Markets in Europe and Asia steadied, with the Stoxx Europe 600 index closing up 0.4 per cent.

Japan’s tech-heavy Nikkei 225 closed down 1.4 per cent as its chipmaking companies continued their decline. The broader Topix, which has lower weightings for Japan’s tech exporters, was flat.

Tokyo-listed shares in SoftBank lost 5.2 per cent, following Monday’s 10 per cent drop in shares of Arm Holdings — the US-listed chip design company in which the Japanese group holds an 88 per cent stake.

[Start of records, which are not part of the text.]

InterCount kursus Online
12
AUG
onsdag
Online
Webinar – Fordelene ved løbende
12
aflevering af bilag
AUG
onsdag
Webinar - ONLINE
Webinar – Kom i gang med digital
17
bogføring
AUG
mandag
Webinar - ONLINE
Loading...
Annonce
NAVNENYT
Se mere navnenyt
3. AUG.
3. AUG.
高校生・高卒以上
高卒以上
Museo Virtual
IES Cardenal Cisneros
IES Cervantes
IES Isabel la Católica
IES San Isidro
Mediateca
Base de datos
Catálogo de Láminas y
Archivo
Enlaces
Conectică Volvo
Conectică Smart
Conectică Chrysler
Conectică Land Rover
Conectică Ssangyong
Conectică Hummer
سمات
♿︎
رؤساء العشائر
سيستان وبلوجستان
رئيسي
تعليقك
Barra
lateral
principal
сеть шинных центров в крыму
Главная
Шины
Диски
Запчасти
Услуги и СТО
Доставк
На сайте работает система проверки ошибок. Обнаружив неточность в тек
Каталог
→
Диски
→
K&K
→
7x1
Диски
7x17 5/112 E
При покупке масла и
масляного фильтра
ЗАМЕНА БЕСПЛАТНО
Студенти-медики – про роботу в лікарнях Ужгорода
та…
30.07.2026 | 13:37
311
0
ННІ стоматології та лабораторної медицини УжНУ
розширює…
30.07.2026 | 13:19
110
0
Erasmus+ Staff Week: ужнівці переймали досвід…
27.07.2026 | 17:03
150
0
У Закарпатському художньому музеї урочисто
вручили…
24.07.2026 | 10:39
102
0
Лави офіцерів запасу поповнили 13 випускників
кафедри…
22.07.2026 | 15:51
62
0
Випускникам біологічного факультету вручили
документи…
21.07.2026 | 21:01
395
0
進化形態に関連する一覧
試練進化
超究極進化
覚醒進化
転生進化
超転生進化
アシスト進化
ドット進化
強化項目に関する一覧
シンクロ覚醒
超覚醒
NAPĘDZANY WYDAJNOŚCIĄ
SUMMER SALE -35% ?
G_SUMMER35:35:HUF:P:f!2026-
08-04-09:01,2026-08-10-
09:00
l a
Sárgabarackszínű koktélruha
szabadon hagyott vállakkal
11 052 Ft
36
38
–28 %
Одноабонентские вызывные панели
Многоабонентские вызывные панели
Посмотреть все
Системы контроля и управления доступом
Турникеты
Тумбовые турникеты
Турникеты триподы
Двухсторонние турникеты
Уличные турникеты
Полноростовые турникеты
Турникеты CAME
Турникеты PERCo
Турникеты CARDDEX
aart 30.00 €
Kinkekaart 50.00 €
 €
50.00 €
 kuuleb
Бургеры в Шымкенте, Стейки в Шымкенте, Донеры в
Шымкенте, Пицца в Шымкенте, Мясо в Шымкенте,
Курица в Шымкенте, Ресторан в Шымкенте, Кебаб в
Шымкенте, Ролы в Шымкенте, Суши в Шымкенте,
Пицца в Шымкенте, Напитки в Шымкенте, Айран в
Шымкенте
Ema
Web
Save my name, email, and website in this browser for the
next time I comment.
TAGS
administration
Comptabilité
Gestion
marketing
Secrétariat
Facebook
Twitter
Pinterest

In currency markets, the US dollar strengthened 0.6 per cent against a basket of currencies, including the Japanese yen and the pound, after US President Donald Trump said he wanted “much, much bigger” tariffs than the 2.5 per cent that US Treasury secretary Scott Bessent had been pushing for, according to people familiar with the proposal.

DeepSeek’s promise of a much lower-cost AI model has raised the question of whether last week’s unveiling of the Stargate joint venture, involving SoftBank, Oracle and OpenAI in a $100bn data centre investment, “marked the peak of the AI capex boom”, said Chris Wood, strategist at Jefferies.

The market has moved to price in a smaller market share for AI incumbents and a “dramatically lower cost” for developing the technology, said Shaniel Ramjee, co-head of multi-asset at Pictet Asset Management. “While the incumbents looked to be building ever greater moats around their capability . . . this new development challenges that notion.”

In Hong Kong, shares in Chinese tech companies recorded gains, although chipmaker SMIC closed down 0.4 per cent. The Hang Seng index closed up 0.1 per cent, led higher by mainland Chinese tech companies including Tencent and Baidu, which closed up 1.4 and 3.6 per cent respectively.